In einem eher spärlich eingerichteten Zimmer befinden sich zwei Bildschirme, auf denen live zu sehen ist, was die vier Kameras einfangen. Der Bereich der Videoüberwachungsanlage ist von der Anmeldestelle des Reviers mit einer Trennwand abgegrenzt. Während der Einsatzzeiten sitzt ständig ein Polizist vor den beiden Bildschirmen und beobachtet das Geschehen auf der Thoma-Wiese. Auch steuert er die Kameras und koordiniert bei Bedarf Einsatzkräfte, die sich in der Menge befinden.

Fällt dem Beamten eine Sicherheitsstörung auf, also etwa Schubsereien oder Streitigkeiten, kann er manuell eine Aufnahme der Szene starten, um die Straftat zu dokumentieren. „Hierfür bedarf es in jedem Einzelfall einer Rechtsgrundlage“, teilt die Polizei Dachau schriftlich mit. Ergeben sich aus der beobachteten Szene polizeiliche Ermittlungen, werden die Aufnahmen an die Staatsanwaltschaft übergeben, ansonsten wird die Aufnahme einfach wieder gelöscht. Ist auf dem Gelände alles ruhig, wird das Bewegtbild der Kameras lediglich live übertragen, aber nicht aufgenommen.

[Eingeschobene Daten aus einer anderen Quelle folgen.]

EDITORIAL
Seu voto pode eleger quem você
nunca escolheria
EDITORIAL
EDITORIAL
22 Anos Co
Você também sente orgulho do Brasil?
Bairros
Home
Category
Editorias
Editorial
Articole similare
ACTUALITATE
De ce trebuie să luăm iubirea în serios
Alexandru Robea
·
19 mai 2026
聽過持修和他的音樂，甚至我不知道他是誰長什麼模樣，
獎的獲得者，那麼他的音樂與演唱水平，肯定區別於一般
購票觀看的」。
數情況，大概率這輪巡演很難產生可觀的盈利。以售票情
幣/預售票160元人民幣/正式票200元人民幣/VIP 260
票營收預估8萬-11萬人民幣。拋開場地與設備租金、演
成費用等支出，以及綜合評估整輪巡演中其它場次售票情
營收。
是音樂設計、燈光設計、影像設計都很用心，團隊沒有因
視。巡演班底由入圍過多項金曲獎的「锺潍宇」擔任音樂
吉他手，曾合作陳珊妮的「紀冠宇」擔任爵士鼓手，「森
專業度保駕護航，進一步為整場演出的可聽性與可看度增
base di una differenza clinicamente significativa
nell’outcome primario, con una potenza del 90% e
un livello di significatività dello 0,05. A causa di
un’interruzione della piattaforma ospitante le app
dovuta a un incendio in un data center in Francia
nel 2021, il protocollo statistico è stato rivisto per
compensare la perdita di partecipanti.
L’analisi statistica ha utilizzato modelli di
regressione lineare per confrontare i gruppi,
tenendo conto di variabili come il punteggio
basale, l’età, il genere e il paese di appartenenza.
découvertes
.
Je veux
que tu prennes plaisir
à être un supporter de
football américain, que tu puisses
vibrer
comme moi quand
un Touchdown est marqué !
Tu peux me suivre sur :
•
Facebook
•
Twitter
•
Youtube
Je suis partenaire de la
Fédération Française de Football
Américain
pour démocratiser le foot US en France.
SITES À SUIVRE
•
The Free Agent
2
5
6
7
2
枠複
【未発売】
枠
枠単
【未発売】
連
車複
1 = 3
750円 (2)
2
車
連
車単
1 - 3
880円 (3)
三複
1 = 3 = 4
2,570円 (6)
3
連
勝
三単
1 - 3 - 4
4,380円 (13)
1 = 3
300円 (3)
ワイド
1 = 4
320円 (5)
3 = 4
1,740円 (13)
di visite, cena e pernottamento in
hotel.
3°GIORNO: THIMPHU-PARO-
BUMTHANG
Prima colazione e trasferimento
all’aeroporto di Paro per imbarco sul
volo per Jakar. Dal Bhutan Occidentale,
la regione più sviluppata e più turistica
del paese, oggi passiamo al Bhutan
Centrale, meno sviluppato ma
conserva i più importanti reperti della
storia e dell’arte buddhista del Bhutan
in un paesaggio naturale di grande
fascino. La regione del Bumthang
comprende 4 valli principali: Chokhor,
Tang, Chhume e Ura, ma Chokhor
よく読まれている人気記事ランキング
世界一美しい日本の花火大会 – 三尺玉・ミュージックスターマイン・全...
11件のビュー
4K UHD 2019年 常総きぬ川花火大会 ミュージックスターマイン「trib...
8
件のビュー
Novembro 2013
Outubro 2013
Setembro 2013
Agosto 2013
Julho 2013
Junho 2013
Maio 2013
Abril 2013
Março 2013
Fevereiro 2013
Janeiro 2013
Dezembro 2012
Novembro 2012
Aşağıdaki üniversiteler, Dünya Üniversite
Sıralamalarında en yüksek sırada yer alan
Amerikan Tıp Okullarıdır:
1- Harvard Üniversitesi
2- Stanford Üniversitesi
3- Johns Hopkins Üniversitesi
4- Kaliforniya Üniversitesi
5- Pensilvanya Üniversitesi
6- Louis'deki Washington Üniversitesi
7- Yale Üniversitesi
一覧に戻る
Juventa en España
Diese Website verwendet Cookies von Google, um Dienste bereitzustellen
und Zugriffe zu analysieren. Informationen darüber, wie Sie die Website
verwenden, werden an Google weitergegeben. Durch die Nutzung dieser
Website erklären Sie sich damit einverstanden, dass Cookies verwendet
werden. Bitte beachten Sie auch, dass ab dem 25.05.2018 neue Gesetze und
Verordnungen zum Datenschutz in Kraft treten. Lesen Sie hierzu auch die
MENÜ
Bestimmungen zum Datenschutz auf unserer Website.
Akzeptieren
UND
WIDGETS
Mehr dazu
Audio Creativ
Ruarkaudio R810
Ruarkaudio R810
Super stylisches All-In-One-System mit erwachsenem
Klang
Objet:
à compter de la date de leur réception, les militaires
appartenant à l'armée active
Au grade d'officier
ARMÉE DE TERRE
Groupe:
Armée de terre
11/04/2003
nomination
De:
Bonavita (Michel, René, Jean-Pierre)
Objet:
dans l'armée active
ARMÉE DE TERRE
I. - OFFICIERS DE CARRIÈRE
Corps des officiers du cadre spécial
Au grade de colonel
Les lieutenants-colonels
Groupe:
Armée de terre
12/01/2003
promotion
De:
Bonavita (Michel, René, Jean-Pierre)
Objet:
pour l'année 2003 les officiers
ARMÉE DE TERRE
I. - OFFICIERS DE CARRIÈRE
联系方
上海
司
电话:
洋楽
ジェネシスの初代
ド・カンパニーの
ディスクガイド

Schwarze Balken über Privatgebäuden

Die Beamten können die Kameras schwenken und an eine Szene heranzoomen. Beim Schwenken der Kameras fällt auf, dass immer wieder schwarze Quadrate auf dem Bildschirm erscheinen und den Blick auf das Schloss, umliegende Häuser oder Wohnwägen versperren. „Das System legt automatisch schwarze Balken über Privatgebäude“, erklärt Lipok. Damit wird trotz der Videoüberwachung die Privatsphäre von Anwohnerinnen und Anwohnern sowie den Darstellenden geschützt. „Unser Einsatzbereich ist wirklich nur das Volksfestgelände“, ergänzt Polizeihauptmeister Michael Herrmann. Vor der Inbetriebnahme der Videoüberwachungsanlage wurde das System durch den bayerischen Landesdatenschutzbeauftragten geprüft.

Eine von vier Kameras auf dem Dachauer Volksfest. (Foto: Toni Heigl)
Polizist Florian Lipok sitzt vor zwei Bildschirmen, auf denen das Bewegtbild der Kameras übertragen wird. (Foto: Toni Heigl)
Er sieht, was an „Problempunkten“ passiert. (Foto: Toni Heigl)

Auf anderen Volksfesten hat die Polizei mit Videoüberwachungsanlagen gute Erfahrungen gemacht. Auf dem Straubinger Gäubodenfest oder dem Münchner Oktoberfest werden Kameras schon seit Jahren eingesetzt. Die Polizei erhofft sich eine präventive Wirkung der Kameras. „Menschen überdenken ihr Verhalten in Konfliktsituationen oder bevor sie Straftaten begehen, wenn sie wissen, dass Kameras vorhanden sind“, so Lipok.

Wie gut das funktioniert, lässt sich erst nach Ende des Volksfestes mit Sicherheit sagen. Am Dienstag kam es am Volksfest jedenfalls trotzdem zur sexuellen Belästigung von zwei 17-Jährigen, und auch dass ein 18-Jähriger einem Mitarbeiter des Sicherheitsdienstes ins Gesicht schlug, konnte die Präsenz der Kameras nicht verhindern.

An das Cannabis-Verbot auf bayerischen Volksfesten, das seit 1. August gilt, scheinen sich die allermeisten Volksfestbesucher dagegen jedenfalls zu halten. Die Polizei habe bislang nur ein paar Fälle registriert, in denen jemand Marihuana konsumiert habe, heißt es. Wird jemand beim Kiffen erwischt, nimmt die Polizei die Personalien auf. Es droht dann eine Geldstrafe.